I think Steve is right that in the there is a difference between challenging 
the legitimacy or religiosity of plaintiffs beliefs and holding that as a legal 
matter at some point we will draw the line on extending the protection provided 
to beliefs that are grounded in complicity with other people's conduct.  
Ginsburg makes this point explicitly in her dissent. Alito pretty much ignores 
it. Suppose plaintiff argued that according to their religious beliefs about 
complicity they could not contribute to an insurance plan that covered 
treatments provided by hospitals or clinics that also provided abortion 
services. The only providers covered by a plan they could conscientiously 
support would be those who personally and institutionally refused to provide 
abortion services. That is more attenuated than Hobby Lobby's claim, but it is 
grounded on the same foundation of complicity.

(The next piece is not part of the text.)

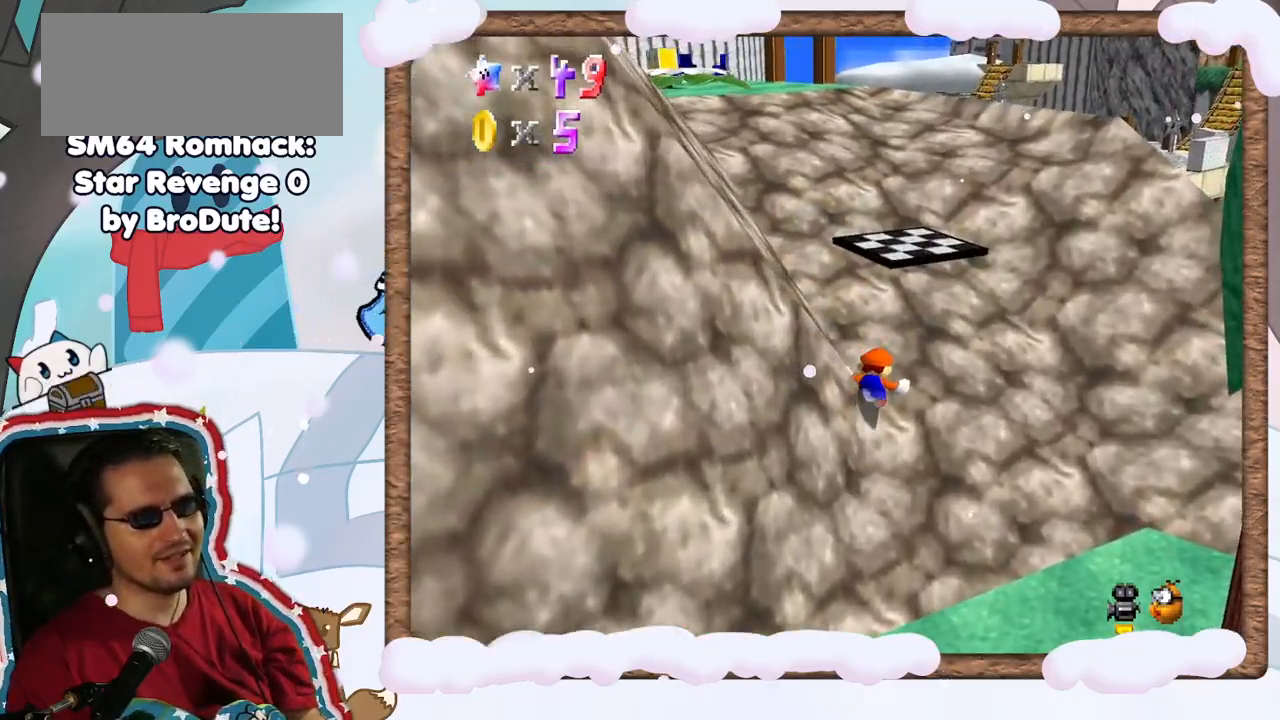
{"buttons": ["A"], "left_stick": "left", "events": [[133, "left_stick", "up-left"], [217, "A", "down"], [467, "left_stick", "left"]]}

The question to me is whether the correct place to take this attenuation into 
account is in the determination of substantial burden or whether it should be 
considered in evaluating the government's compelling state interest and whether 
there are less restrictive means available to further the state's goals. The 
downside of focusing on attenuation in deciding whether there is a substantial 
burden is that courts may be more influenced by their doubts as to the 
legitimacy or religiosity of belief when they are asked to evaluate the 
substantiality of the burden and using substantiality of the burden to control 
attenuation may result in some cases where the government wins even though it's 
interest is very low and should not be considered weighty enough to justify 
even an attenuated burden on religious exercise.

Alan

From: religionlaw-boun...@lists.ucla.edu 
[mailto:religionlaw-boun...@lists.ucla.edu] On Behalf Of Steven Jamar
Sent: Tuesday, July 01, 2014 9:32 AM
To: Law Religion & Law List
Subject: Re: Hobby Lobby Question

No.  I do not reject the legitimacy nor the religiousity of the plaintiff's 
beliefs.  Quite the contrary; I accept them and undertstand them.  But I do not 
accept that we should accept a complicity with evil claim when it becomes too 
attenuated as it is here.  The inquiry is attenuation, not substantive on the 
sinfulness nor evilness nor "legitimacy" of the beliefs.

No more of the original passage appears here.